## PAGE TEXT
= = =
# newbie advice



## adc77 (Jul 23, 2009)

i just picked up a Nikon cool pics p100 and am looking for some tips on fishing photography. i know it is not a dslr but i could not see getting that invested at this point. any thing would be helpful (settings, software, and storage in you skiff. )
thanks 
aaron


----------



## paint it black (Nov 3, 2007)

> i just picked up a Nikon cool pics p100 and am looking for some tips on fishing photography.  i know it is not a dslr but i could not see getting that invested at this point.  any thing would be helpful (settings, software, and storage in you skiff. )
> thanks
> aaron



Storage, pelican case.


----------



## noeettica (Sep 23, 2007)

X2 on the pelican ! Looks Interesting ..... Experiment Take notes 

http://reviews.cnet.com/digital-cameras/nikon-coolpix-p100/4505-6501_7-33966421.html


----------



## adc77 (Jul 23, 2009)

i have a underwater kinetics dry box that came with one of my dive lights. i thought i would use it once i found some foam for the inside.


----------



## backwaterbandits (Dec 15, 2006)

> > i just picked up a Nikon cool pics p100 and am looking for some tips on fishing photography.  i know it is not a dslr but i could not see getting that invested at this point.  any thing would be helpful (settings, software, and storage in you skiff. )
> > thanks
> > aaron
> 
> ...


 X3 on the Pelican Box...Get one that will fit
your camera and cell phone with foam all
around both and you will be bullet proof!


----------



## Yoreese (Oct 15, 2009)

I have Pelican for Dslr and a Simms dry bag for P&S it has room for cell phone and wallet.  

Photography tips always put sun at your back and if it's bright sun like mid-day learn to use fill flash.  Push fish out toward camera makes a minnow into a WHOPPER! LMAO!!!   Have fun!


----------



## HighSide25 (May 15, 2007)

gimp.com is a free editing software that can do many, but not all things, the expensive adobe photoshop can do. dry bag the camera and dont be afriad to take many pictures in different settings


----------



## aaronshore (Aug 24, 2007)

Shoot in RAW files. Edit them in Photoshop with the RAW menu (it will open automatically when you load the image into photoshop). Since you shoot Nikon (if your camera has the ability to shoot RAW files) it will be coded NEF RAW. In my opinion the RAW menu of Photoshop is by far the most powerful tool available on that software. I use Photoshop CS4 the Master Extended Version. Its pretty sweet. If you happen to be a college student, or know one, college book stores have the student version of CS4 for pretty cheap.


----------



## adc77 (Jul 23, 2009)
= = =
## MATERIAL PROVIDED
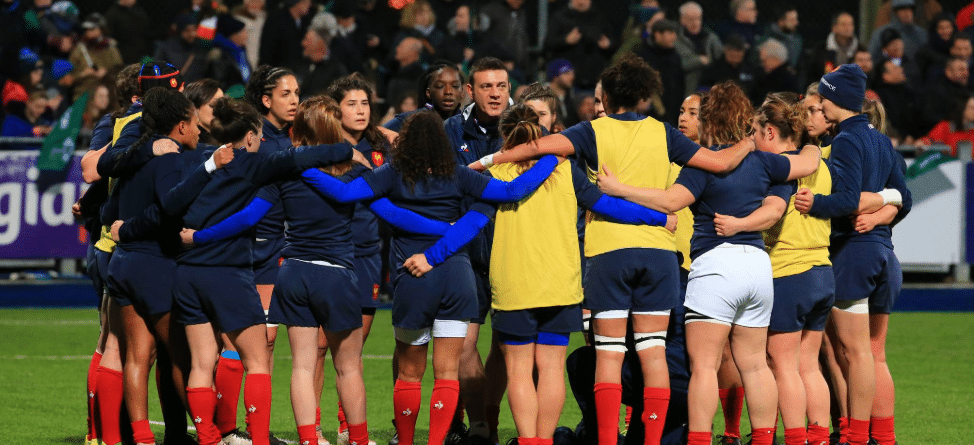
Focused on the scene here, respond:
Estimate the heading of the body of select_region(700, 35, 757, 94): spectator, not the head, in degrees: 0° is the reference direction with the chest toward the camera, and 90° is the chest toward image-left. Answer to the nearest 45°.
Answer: approximately 0°

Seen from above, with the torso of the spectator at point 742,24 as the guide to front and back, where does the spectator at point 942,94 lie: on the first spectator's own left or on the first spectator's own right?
on the first spectator's own left

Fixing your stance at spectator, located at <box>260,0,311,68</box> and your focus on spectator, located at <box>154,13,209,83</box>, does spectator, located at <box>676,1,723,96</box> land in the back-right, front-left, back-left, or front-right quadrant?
back-left

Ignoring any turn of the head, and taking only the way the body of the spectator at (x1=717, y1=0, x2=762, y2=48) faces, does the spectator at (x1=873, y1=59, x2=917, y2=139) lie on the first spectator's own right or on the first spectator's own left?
on the first spectator's own left

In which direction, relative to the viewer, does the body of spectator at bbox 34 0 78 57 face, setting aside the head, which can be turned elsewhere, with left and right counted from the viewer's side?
facing the viewer

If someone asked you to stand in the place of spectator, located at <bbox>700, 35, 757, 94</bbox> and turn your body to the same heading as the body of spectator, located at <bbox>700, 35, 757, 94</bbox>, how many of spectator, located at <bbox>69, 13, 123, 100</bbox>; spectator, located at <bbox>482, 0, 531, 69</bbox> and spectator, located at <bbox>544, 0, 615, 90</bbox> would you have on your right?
3

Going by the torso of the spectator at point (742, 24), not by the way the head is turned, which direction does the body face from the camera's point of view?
toward the camera

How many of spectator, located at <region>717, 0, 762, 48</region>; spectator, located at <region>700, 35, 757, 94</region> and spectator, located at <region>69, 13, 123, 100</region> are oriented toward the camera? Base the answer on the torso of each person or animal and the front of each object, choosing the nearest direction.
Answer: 3

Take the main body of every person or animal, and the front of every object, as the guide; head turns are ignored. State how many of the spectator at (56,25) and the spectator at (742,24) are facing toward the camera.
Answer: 2

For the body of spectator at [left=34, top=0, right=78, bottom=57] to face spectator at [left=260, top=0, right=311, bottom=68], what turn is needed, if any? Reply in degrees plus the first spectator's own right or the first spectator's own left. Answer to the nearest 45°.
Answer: approximately 45° to the first spectator's own left

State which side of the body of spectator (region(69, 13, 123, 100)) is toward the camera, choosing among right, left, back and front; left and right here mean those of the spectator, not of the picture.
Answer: front
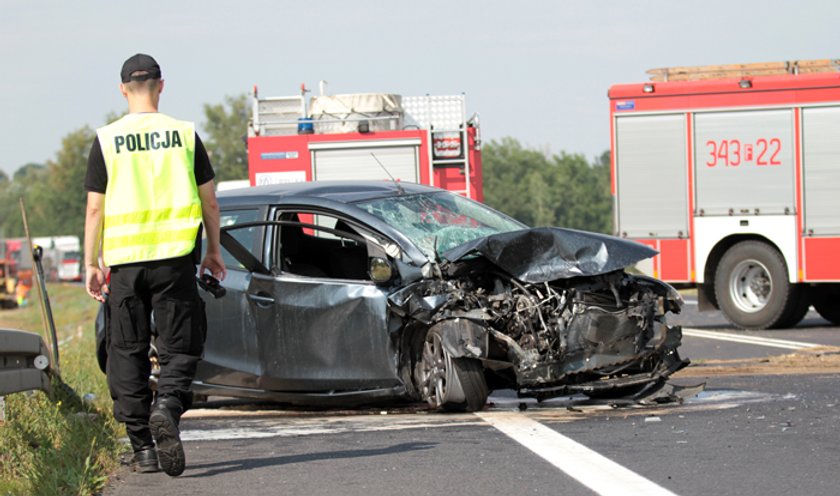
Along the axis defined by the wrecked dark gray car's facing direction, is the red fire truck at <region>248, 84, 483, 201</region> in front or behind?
behind

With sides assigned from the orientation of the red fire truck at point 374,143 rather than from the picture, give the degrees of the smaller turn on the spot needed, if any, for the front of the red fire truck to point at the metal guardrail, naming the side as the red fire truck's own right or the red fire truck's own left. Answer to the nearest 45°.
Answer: approximately 180°

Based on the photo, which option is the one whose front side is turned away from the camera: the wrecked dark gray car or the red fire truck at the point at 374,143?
the red fire truck

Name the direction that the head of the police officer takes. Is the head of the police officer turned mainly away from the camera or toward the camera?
away from the camera

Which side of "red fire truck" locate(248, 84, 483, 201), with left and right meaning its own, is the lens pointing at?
back

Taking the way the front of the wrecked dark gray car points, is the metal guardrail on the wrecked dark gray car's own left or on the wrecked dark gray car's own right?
on the wrecked dark gray car's own right

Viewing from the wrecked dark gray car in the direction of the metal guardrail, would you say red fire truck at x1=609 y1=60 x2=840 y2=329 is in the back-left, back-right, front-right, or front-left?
back-right

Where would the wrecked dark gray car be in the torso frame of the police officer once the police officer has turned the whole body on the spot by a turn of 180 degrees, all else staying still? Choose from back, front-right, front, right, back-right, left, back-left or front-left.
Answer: back-left

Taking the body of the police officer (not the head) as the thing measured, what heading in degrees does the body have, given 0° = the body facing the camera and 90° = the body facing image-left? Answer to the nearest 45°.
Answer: approximately 180°

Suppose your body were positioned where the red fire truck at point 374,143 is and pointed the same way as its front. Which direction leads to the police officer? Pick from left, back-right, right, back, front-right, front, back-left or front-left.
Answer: back

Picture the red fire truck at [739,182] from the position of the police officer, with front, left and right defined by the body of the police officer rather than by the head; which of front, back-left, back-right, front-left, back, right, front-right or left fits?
front-right

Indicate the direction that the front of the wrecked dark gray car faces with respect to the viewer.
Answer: facing the viewer and to the right of the viewer

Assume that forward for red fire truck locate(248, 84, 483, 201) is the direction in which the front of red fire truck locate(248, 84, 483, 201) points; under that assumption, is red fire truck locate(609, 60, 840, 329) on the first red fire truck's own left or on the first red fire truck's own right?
on the first red fire truck's own right

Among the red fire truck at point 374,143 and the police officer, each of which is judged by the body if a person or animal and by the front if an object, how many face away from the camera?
2

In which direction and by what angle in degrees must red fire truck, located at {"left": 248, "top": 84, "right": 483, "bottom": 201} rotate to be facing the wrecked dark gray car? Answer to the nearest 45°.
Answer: approximately 180°
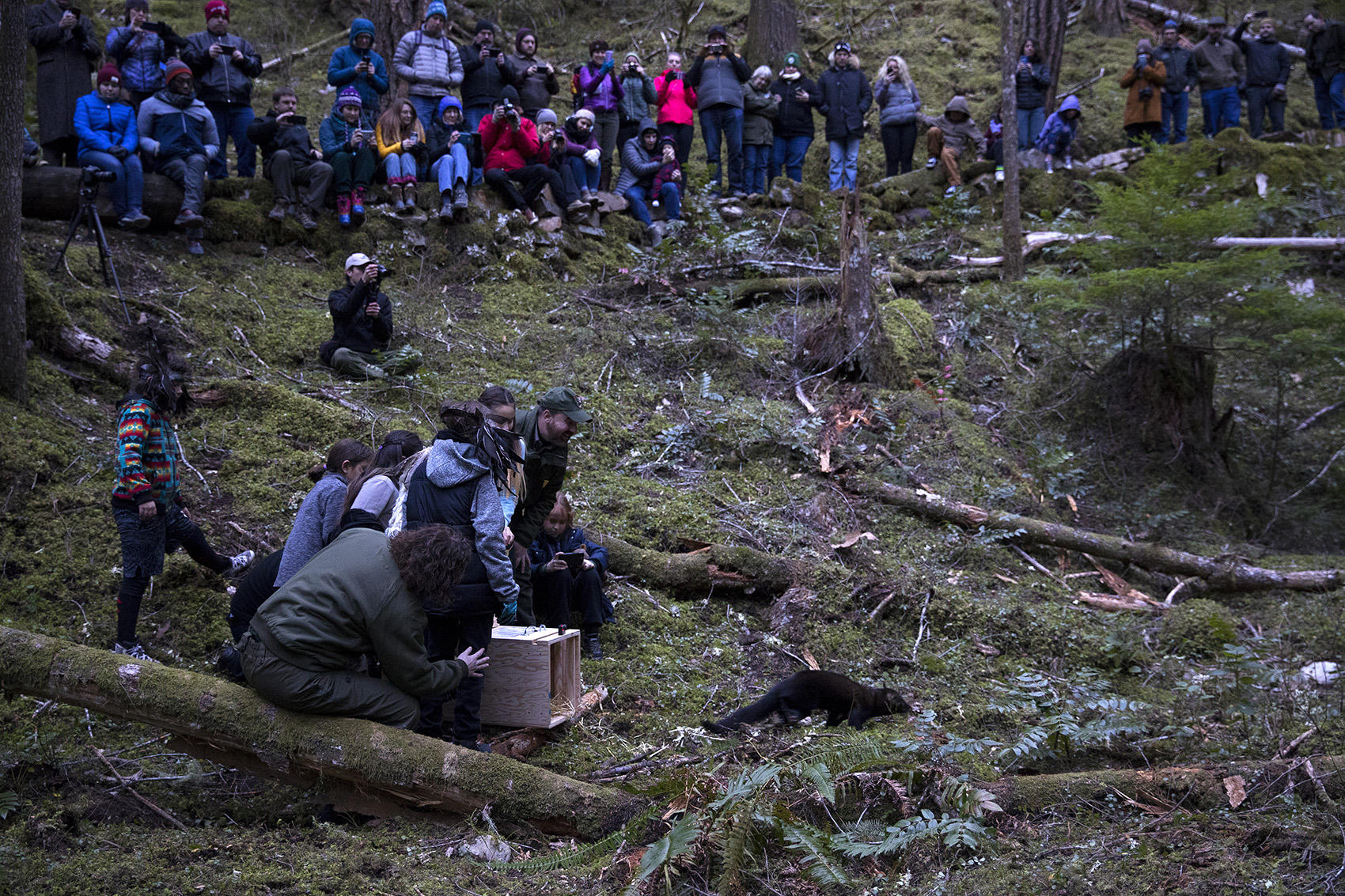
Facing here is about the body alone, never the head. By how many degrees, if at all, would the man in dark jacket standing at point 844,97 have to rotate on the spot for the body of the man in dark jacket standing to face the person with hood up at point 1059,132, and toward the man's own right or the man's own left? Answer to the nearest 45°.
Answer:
= = =
## YOUR OBJECTIVE
Resume the forum thread on camera tips for fishing photography, starting right after its last line.

## RESULT FOR THIS TASK
right now on my computer i have the nikon view nx , picasa ,and gimp.  This camera does not seem to shoot in raw.  i was just reading a article about this and was not sure how important it was to me. what i got from it was that raw gave you the ability to correct a wider range of problems.  i'm not sure i have the ability to do major manual corrections at this point anyway.   and as much as i would like a camera that had more room for me to grow in to, i think i have to keep a leash on this one.  after getting into fly fishing i don"t think my marriage can handle any more expensive or time consuming hobbies.  i did find some good tips just searching the web as well.
                          http://www.midcurrent.com/articles/gear/matthews_phototips.aspx
                             and 
http://www.fieldandstream.com/photos/gallery/fishing/bass-fishing/where-fish-bass/2009/06/beginners-guide-better-fishing-photograp

     thanks for the help guys


----------



## Yoreese (Oct 15, 2009)

That camera only shoots JPG's and that is fine, there are many magazine covers that were shot and submitted as JPG. More than anything if you don't already have a good handle on exposure and how to accomplish a good one get a photography book or read on the internet. That will help you more than anything. Digital is very user friendly compared to film as you can check your exposure immediately with the histogram. I'm sure the Nikon P100 will let you preview the image and show the histogram and maybe even make over exposed highlights blink.


----------



## adc77 (Jul 23, 2009)

thanks for the pointers. i have been focusing on learning the camera first. no pun intended. i did get out dock light fishing last week and played with it for a while before it got dark.  out of eighty some shots i think i kept three. lol


----------



## skinny_water (Jun 11, 2008)

Don't be upset at the averages of pics good/bad. Some people ask how many pics I take on a trip, which on a good one ends up being around 300 or so. I keep 10, lol.


----------



## paint it black (Nov 3, 2007)

Another thing, when shooting a pic, try to make sure the horizon is straight.
A crooked horizon is an eyesore.


----------



## HighSide25 (May 15, 2007)

> Another thing, when shooting a pic, try to make sure the horizon is straight.
> A crooked horizon is an eyesore.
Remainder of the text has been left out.